With some time to spare, a fight from earlier in the evening, with Mark Epstein against Matt Ewin for the British Middleweight title, with the action beginning with the third round. From the looks of this one both fighters were exhausted by then, although Ewin looked the more active of the two, unleashing with the ground and pound while in the guard, with the unanimous decision going in favour of Ewin. Kind of hard to give an overall opinion of this, having only been able to see the final round.
Back to regular action, for the vacant British Welterweight title, with Che Mills going up against Marios Zaromskis. The opening round saw some good action from both men. Marios looked good when he eventually got the taking down, and looked great with his transitions, and also did well when Mills tried to lock in the triangle chokes as he was able to escape from those attempts pretty quickly. Mills did his bit though too, opening up a cut underneath Marios’ eye, and it was this which led to Mario’s downfall, as the doctors pulled him out before the start of the second round, giving the win and the title to Mills. A good first round, but something of a disappointing end. Hopefully these two will be matched up together again.
Main event time, with Ian Freeman challenging Paul Cahoon for the British Light-Heavyweight title. The first round clearly belonged to Freeman. Although Cahoon was able to block Freeman’s first shoot and turn it into a takedown for himself, Freeman soon escaped and took the champion down with his second attempt. From there it was all Freeman, with excellent transitions and ground and pound, with Cahoon failing to either answer of protect himself from Freeman’s blows several times. It was the same in the second round, Cahoon took Freeman down, but the Machine soon took control, and no matter what he did, the champion just couldn’t do anything against Freeman, the challenger seemingly transitioning from mount to mount to side control to back control with ease.

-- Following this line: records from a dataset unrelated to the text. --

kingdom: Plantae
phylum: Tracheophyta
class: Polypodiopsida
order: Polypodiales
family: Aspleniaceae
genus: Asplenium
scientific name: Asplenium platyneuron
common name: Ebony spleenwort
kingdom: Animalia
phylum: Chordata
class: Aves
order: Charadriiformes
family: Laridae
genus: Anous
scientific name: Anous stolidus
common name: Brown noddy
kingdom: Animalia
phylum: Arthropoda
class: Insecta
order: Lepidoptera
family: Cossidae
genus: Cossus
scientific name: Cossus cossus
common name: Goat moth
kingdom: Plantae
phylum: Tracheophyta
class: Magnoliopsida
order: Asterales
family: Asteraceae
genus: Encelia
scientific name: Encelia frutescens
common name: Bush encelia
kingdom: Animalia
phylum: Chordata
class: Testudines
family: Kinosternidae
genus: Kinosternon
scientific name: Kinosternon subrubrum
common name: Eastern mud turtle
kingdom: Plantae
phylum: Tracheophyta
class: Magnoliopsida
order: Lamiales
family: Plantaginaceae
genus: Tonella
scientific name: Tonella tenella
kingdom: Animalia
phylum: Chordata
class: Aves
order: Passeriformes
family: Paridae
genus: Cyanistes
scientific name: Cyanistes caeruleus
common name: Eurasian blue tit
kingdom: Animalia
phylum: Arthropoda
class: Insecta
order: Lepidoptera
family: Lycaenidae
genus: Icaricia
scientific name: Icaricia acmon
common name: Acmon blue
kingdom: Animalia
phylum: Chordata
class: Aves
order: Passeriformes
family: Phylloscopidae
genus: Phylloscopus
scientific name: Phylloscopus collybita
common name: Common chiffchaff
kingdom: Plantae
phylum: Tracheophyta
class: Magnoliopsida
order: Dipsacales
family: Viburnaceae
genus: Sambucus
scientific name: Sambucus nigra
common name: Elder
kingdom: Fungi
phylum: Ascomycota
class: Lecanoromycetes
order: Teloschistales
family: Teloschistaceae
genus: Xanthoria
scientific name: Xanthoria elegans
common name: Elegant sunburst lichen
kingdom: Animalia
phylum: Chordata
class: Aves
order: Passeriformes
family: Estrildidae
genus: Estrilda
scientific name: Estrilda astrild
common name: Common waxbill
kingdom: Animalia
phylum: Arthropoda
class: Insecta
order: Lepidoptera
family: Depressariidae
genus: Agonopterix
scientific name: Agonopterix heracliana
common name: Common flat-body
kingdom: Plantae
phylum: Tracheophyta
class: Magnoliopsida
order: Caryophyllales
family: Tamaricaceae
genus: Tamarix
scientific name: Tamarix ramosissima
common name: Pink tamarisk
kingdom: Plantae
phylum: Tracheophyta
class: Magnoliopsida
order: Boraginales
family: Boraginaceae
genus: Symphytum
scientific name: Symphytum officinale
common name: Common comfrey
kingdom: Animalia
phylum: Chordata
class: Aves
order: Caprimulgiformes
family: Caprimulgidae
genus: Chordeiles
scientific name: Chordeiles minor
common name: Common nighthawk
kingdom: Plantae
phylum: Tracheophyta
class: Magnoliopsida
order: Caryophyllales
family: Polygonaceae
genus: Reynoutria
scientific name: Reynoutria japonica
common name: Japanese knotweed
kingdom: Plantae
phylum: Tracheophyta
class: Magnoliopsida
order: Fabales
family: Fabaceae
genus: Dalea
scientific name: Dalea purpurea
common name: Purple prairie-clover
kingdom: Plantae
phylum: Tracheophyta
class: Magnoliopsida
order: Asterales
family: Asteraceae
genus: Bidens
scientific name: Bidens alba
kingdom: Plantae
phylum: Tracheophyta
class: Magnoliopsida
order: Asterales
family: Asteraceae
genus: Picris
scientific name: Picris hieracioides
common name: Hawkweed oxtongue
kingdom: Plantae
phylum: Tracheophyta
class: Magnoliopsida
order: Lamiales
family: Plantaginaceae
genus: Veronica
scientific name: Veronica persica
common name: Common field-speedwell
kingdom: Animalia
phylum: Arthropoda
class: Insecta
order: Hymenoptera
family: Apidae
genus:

Third round, same script. Cahoon got the take down, but Freeman looked very comfortable in that position, and again escaped with ease, defending Cahoon’s second take down attempt before gaining control himself and dominating once more. With the fight going the distance, it went down to the judge’s decision, and it was pretty obvious who they were going to vouch for. Freeman got the unanimous decision, winning the title for a second time. A hell of a performance from the Machine here, which just goes to prove that as far as some fighters are concerned age is no barrier.
In conclusion – although Cage Rage 26 suffered from the inevitable mediocre fight and the inevitable disappointing finish, the main event more than makes up for those moments. Bringing back memories of when Randy Couture came out of retirement and defeated Tim Sylvia to win the UFC Heavyweight title, the moment when Ian Freeman defeated Paul Cahoon was just as memorable and just as emotional, and it’s moments like these that make me proud to be a mixed martial arts fans.
On the downside, the news that former Big Brother contestant Ziggy is in training and hopes to fight on the next Cage Rage show in July sends me shuddering in a Sideshow Bob way. Is this nothing more than a publicity stunt from someone trying to extend his fifteen minutes of fame, or is he serious about a career as an MMA fighter? Either way, the hook up with EliteXC seems to be taking Cage Rage away from the freak show main event attractions of the past, and I really hope that Ziggy’s involvement in Cage Rage doesn’t herald a return to those days.